The District Court denied relief, and the Court of Appeals affirmed the decision. The basis of the Court of Appeals decision was that every student brings

to his or her educational career different advantages and disadvantages based on social, economic, and cultural background, which are factors created

separately from the school system.

A petition for certiorari was filed, and the United States Supreme Court granted the petition due to the public importance of the issue. The Supreme

Court found that the California Education Code required that the English language was the basic language of instruction in all schools, and that it was a

policy of the state to ensure the mastery of English by all students in the schools. In addition, the Code required compulsory, full-time education for

children between the ages of six and sixteen and required that no student who had not met the standards of proficiency in English would be allowed to

graduate in twelfth grade and receive a diploma. In the opinion of the Supreme Court, these state imposed standards did not provide for equality of

treatment simply because all students were provided with equal facilities, books, teachers, and curriculum.

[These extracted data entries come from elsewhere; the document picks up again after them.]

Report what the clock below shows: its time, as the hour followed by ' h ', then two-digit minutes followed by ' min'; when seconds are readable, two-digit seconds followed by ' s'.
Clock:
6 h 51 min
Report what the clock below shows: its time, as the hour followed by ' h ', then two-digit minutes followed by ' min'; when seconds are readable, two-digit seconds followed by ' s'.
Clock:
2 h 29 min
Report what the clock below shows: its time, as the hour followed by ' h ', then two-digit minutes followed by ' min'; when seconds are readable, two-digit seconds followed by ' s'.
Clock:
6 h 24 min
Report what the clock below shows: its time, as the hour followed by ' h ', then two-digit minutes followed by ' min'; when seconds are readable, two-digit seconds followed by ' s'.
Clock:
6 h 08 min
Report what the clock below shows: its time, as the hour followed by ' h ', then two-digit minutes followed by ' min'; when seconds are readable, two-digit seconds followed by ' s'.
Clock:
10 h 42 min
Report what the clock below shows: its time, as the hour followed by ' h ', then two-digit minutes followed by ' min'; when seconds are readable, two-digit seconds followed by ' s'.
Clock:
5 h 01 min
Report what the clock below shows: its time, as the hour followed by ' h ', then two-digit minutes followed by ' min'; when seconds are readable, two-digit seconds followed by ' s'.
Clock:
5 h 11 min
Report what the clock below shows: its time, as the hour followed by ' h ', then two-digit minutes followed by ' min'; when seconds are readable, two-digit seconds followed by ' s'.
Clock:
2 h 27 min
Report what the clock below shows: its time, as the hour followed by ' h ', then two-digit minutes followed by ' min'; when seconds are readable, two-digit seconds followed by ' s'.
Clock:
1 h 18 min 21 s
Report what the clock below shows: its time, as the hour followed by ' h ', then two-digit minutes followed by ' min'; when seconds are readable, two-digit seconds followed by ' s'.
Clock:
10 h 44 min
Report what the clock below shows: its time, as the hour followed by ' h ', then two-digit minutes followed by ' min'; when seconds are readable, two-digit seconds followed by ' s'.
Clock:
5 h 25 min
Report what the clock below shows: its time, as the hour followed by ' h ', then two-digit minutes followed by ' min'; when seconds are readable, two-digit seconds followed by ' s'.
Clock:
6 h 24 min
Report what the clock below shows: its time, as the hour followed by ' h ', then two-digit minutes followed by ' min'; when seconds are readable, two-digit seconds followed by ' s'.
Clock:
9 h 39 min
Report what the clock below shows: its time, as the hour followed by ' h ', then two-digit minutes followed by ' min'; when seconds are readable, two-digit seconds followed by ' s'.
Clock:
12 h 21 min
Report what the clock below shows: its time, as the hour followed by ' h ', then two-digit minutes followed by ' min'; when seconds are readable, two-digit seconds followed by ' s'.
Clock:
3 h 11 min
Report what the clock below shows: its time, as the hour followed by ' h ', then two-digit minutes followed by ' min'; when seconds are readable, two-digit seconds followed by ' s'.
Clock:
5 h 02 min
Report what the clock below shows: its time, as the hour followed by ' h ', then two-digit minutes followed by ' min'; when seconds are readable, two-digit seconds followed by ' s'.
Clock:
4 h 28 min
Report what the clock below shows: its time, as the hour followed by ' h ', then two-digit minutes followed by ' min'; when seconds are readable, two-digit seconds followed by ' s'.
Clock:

The Supreme Court did not validate the Equal Protection Clause argument of petitioners, but relied on Section 601 of the Civil Rights Act of 1964, which

prohibits discrimination based on race, color, or national origin in any program or activity receiving federal financial assistance. The San Francisco

Unified School District received substantial federal financial assistance, and based on guidelines imposed upon recipients of such funding, school systems must assure that students of a particular race, color, or national origin are not denied the same opportunities to obtain an education generally obtained by other students in the same school system. This guideline was further expanded in 1970 to include that students with language deficiencies were to be afforded the tools necessary to rectify the deficiency.

Based on its findings, the Supreme Court reversed the judgment of the Court of Appeals and remanded the case for appropriate relief to be granted.